= Task instructions =
Render the material below as a numbered list, covering the line with "momento en el que el" through the line with "para moverlo, por", both included. Skip blank lines and leave the pictures out of your answer.

= Task material =
Content starts
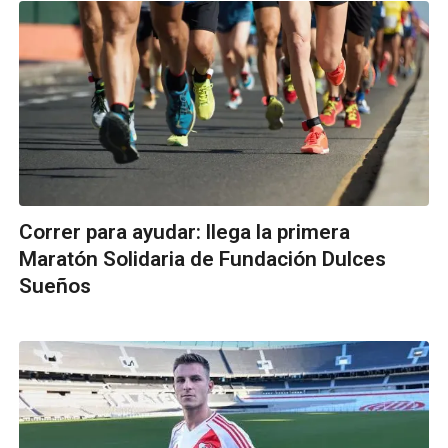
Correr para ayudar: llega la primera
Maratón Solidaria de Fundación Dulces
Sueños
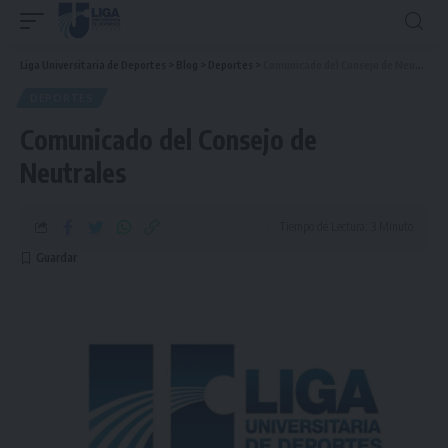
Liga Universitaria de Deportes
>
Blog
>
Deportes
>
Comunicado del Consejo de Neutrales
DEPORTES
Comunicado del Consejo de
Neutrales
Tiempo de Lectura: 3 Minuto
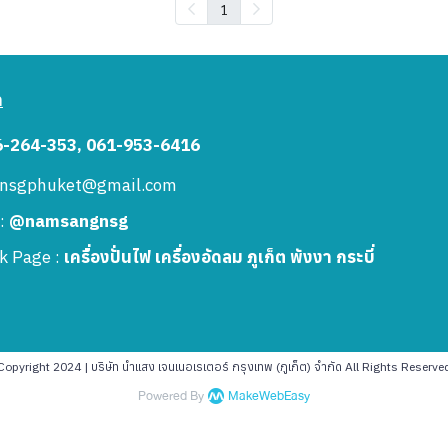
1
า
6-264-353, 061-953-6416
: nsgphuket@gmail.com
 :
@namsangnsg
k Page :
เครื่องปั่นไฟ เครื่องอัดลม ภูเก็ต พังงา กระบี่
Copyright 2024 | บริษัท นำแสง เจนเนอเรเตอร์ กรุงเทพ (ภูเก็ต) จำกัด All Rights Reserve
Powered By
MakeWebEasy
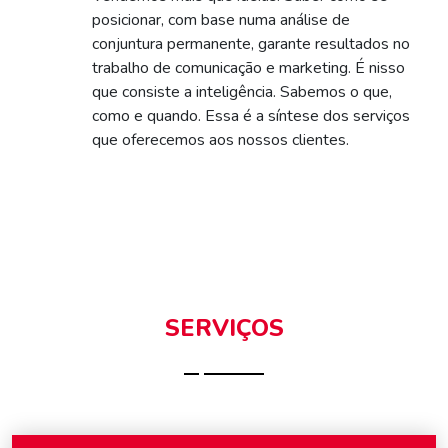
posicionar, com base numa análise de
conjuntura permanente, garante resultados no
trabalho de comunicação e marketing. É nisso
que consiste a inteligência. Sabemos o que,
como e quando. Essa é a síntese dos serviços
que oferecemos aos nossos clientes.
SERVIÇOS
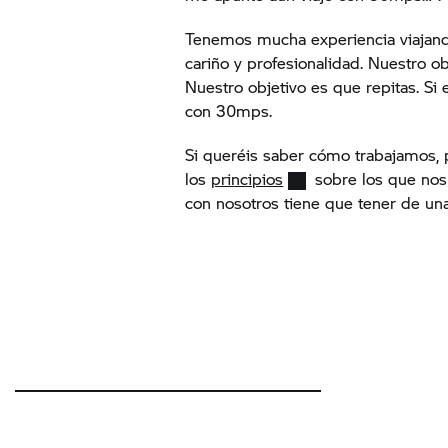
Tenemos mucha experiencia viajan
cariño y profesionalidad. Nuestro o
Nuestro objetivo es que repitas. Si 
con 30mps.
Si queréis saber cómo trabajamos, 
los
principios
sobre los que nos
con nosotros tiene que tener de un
Content ends
Content starts
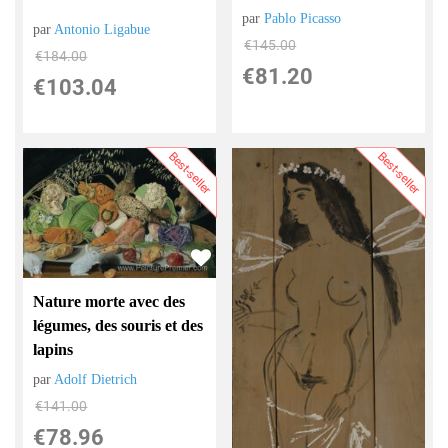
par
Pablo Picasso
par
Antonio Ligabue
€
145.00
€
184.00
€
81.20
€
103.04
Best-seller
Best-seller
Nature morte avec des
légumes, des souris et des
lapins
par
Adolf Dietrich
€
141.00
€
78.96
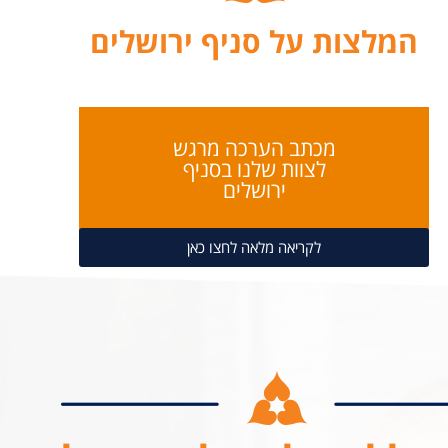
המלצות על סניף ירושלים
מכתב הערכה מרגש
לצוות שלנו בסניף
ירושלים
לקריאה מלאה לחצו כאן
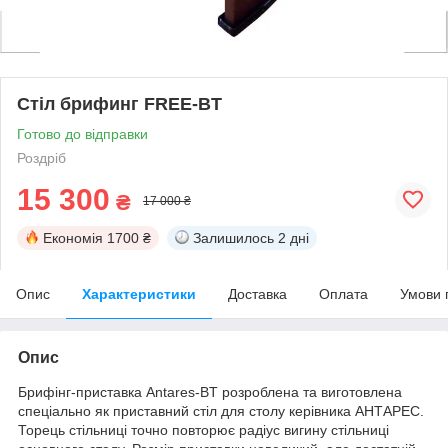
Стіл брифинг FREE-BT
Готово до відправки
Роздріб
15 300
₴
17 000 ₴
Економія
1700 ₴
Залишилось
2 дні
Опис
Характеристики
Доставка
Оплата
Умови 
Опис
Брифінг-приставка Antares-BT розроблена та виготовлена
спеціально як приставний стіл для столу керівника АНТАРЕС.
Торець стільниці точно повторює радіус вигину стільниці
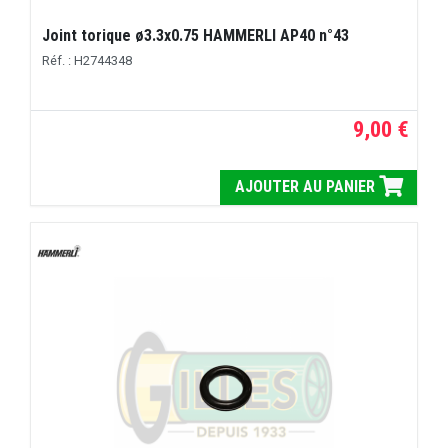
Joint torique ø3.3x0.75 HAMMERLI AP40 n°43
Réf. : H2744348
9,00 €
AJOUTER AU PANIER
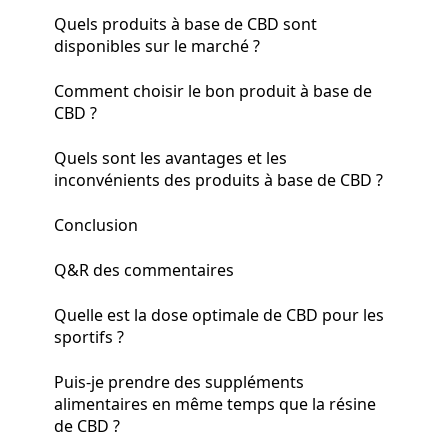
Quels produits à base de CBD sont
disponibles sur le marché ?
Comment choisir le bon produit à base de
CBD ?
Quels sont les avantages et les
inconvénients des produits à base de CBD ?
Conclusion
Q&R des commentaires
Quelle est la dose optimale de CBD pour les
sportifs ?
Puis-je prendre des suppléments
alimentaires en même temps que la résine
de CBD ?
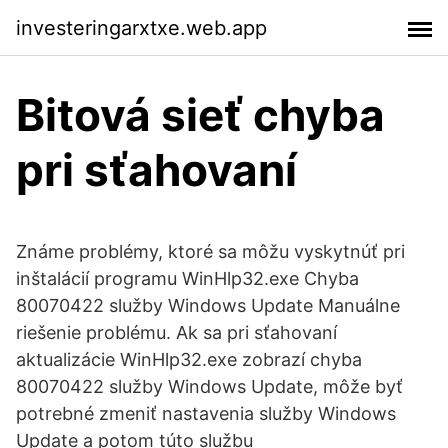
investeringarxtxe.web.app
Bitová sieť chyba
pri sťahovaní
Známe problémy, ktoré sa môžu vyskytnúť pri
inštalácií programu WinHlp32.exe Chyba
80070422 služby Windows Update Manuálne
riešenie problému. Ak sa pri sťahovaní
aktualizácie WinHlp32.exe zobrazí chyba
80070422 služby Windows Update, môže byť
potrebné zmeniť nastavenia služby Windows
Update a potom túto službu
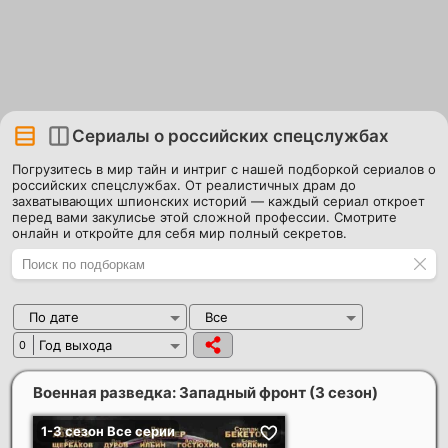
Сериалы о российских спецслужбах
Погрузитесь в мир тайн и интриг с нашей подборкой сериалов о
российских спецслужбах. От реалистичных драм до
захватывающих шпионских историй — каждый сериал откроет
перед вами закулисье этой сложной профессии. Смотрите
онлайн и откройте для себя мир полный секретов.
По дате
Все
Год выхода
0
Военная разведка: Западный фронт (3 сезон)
Content ends
Content starts
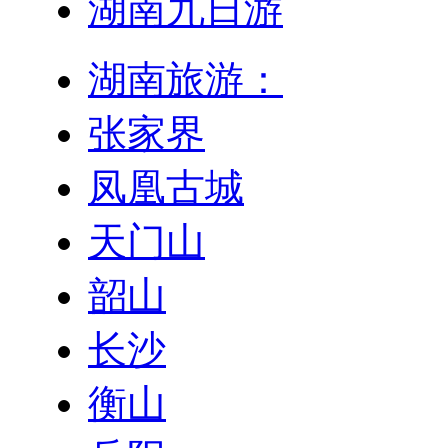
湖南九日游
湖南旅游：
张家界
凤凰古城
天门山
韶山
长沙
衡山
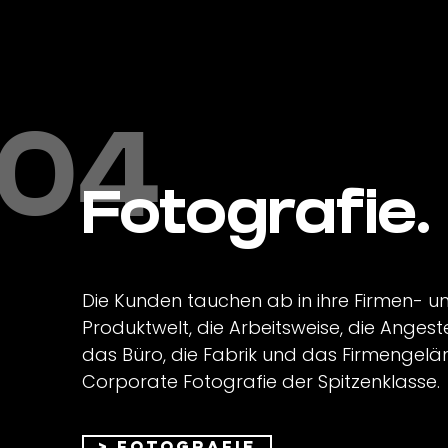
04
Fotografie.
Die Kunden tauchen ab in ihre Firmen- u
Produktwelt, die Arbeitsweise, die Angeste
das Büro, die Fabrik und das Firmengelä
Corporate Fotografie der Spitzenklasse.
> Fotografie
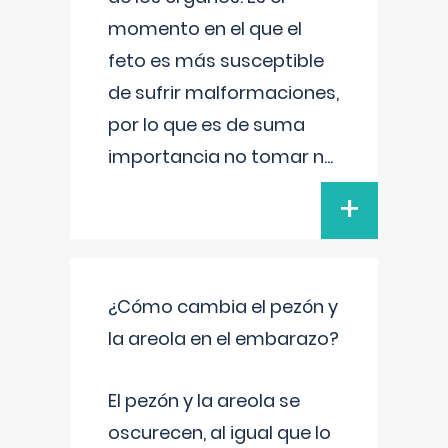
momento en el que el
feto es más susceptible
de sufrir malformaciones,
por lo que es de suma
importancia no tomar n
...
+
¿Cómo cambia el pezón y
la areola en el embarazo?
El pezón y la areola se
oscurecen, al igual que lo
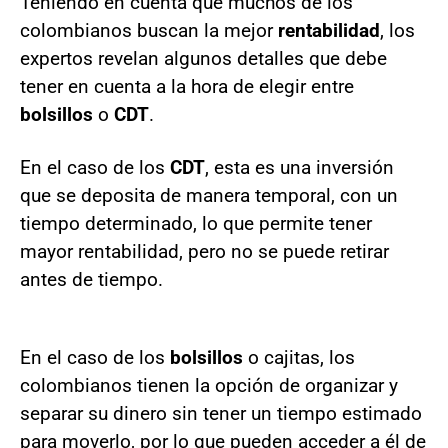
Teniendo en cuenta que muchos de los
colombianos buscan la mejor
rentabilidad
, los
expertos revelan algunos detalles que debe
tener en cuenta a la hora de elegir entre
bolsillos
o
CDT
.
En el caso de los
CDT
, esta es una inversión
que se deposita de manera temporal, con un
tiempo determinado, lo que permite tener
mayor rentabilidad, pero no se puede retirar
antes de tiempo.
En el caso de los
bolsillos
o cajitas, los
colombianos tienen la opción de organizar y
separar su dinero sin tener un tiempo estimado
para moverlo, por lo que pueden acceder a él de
Content ends
= Answer =
1. momento en el que el
2. feto es más susceptible
3. de sufrir malformaciones,
4. por lo que es de suma
5. importancia no tomar n
6. ...
7. +
8. ¿Cómo cambia el pezón y
9. la areola en el embarazo?
10. El pezón y la areola se
11. oscurecen, al igual que lo
12. Teniendo en cuenta que muchos de los
13. colombianos buscan la mejor
14. rentabilidad
15. , los
16. expertos revelan algunos detalles que debe
17. tener en cuenta a la hora de elegir entre
18. bolsillos
19. o
20. CDT
21. .
22. En el caso de los
23. CDT
24. , esta es una inversión
25. que se deposita de manera temporal, con un
26. tiempo determinado, lo que permite tener
27. mayor rentabilidad, pero no se puede retirar
28. antes de tiempo.
29. En el caso de los
30. bolsillos
31. o cajitas, los
32. colombianos tienen la opción de organizar y
33. separar su dinero sin tener un tiempo estimado
34. para moverlo, por lo que pueden acceder a él de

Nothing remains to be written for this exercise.